Slips and Trips under the Montreal Convention 1999 – a recent example

In Anderson v British Airways (Unreported) 7 December 2017, Bury St Edmunds County Court, Aliyah Akram of 12 King’s Bench Walk, instructed by Jaime Padron of Slater & Gordon, appeared for the claimant in a case considering the application of Article 17 of the Montreal Convention 1999.

Mr Anderson was a passenger on a British Airways flight from Cairo to London Heathrow.  As he was disembarking via an airbridge he slipped and fell to the floor.  He alleged that his fall had been caused by a small puddle of water on the floor.

Mr Anderson brought his claim under Article 17 of the Convention, which provides that:

“The carrier is liable for damage sustained in case of death or bodily injury of a passenger upon condition only that the accident which caused the death or injury took place on board the aircraft or in the course of any of the operations of embarking or disembarking.”

British Airways denied that the floor had been wet and argued that, even if it had been, Mr Anderson had not suffered an accident within the meaning of the Convention.

Findings of Fact

The judge found that the floor had been wet and that that wetness had not, in any way, been caused by Mr Anderson.  She did not consider that she needed to make any further finding as to how the floor had become wet but thought that it was more likely that it was because of rain rather than as a result of a spillage: there was evidence that it had been raining that day but no evidence to enable her to conclude that there had been a spillage.

Legal Background

The leading case in relation to the meaning of “accident” in Article 17 is Air France v Saks 470 US 392 a decision of the US Supreme Court (since the Convention is an international instrument the jurisprudence of any State signatory’s court is relevant to its interpretation). Although Air France v Saks related to the Warsaw Convention, which preceded the Montreal Convention, there is no material difference between the two in this respect.

In Air France v Saks, Justice O’Conner set out that “[w]e conclude that liability… arises only if a passenger’s injury is caused by an unexpected or unusual event or happening that is external to the passenger.  The definition should be flexibly applied after assessment of all the circumstances surrounding the passenger’s injuries.”

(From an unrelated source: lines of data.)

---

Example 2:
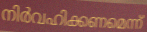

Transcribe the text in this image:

നിർവഹിക്കണമെന്ന്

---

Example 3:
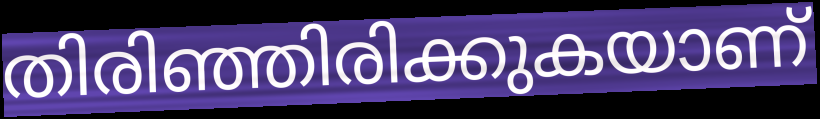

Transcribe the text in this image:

തിരിഞ്ഞിരിക്കുകയാണ്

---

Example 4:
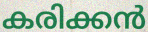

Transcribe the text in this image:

കരിക്കൻ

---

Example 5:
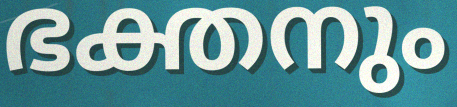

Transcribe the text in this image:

ഭക്തനും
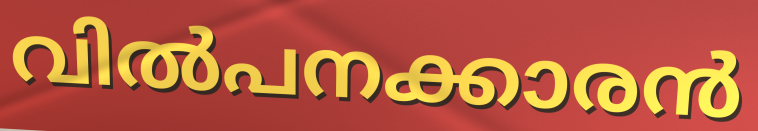
വിൽപനക്കാരൻ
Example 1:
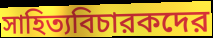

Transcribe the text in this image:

সাহিত্যবিচারকদের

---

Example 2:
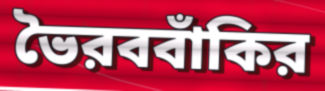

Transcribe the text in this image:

ভৈরববাঁকির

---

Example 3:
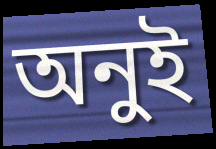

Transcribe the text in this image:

অনুই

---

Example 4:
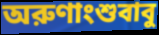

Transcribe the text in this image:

অরুণাংশুবাবু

Had there been an “Accident”?

British Airways denied that the accident was unusual and/or unexpected and denied that the accident occurred because of anything external to Mr Anderson.  Counsel for the airline relied in particular on the decision in Barclay v British Airways [2008] EWCA Civ 1419.  In Barclay, the claimant had slipped on a plastic strip in the aisle of the airplane and suffered injury.  The plastic strip was a standard fitting of the plane and so the Court of Appeal had found that there had not been an accident within the meaning of the Convention.

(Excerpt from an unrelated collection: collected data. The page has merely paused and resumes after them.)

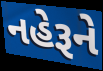
નહેરૂને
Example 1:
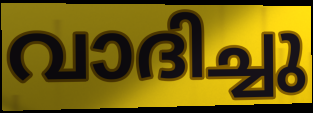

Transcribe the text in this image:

വാദിച്ചു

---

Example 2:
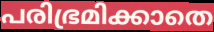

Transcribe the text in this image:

പരിഭ്രമിക്കാതെ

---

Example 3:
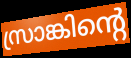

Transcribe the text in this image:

സ്രാങ്കിന്റെ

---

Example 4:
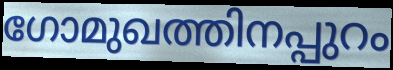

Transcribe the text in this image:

ഗോമുഖത്തിനപ്പുറം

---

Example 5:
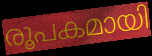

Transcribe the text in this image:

രൂപകമായി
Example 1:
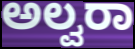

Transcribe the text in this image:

ಅಲ್ವರಾ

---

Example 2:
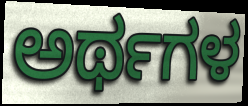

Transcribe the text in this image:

ಅರ್ಥಗಳ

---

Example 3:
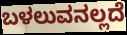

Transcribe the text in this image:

ಬಳಲುವನಲ್ಲದೆ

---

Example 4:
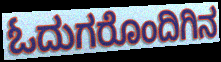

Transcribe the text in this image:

ಓದುಗರೊಂದಿಗಿನ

The judge stressed that in interpreting the meaning of an accident for the purposes of the Convention context was crucial.  It would not be sensible to look at each of the factors in total isolation.  She distinguished Barclay on the basis that in this case the airbridge had not been in its normal state.  She stated that she was reassured in her interpretation of Barclay by the comments of Aikens LJ at paragraph 29 of Ford v Malaysian Airlines [2013] EWCA Civ 1163.

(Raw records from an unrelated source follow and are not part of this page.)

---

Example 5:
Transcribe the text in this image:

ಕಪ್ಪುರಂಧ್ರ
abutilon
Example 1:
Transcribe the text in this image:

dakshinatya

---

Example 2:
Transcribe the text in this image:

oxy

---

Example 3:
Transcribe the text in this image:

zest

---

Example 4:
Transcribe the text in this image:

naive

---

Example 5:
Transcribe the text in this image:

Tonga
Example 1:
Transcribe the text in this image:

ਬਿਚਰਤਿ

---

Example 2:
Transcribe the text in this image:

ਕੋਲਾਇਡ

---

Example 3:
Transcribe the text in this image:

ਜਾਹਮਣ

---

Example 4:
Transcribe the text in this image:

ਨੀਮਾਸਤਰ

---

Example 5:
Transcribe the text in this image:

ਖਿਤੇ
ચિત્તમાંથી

The wet floor had not been expected by Mr Anderson and the defendant’s witness accepted that if he had known the floor had been wet he would have asked the air crew to warn the passengers before they disembarked and would have ensured that warning signs were put up.  The condition of the floor which caused the fall had therefore been unusual or unexpected.  Equally, the fact that the floor was wet was independent of anything done by Mr Anderson and so was external to him.  In summary, Mr Anderson’s fall was caused by an unexpectedly wet floor which was an event external to him. The result was that there had been an “accident” and Mr Anderson’s claim could succeed.

Permission to appeal was denied by the judge.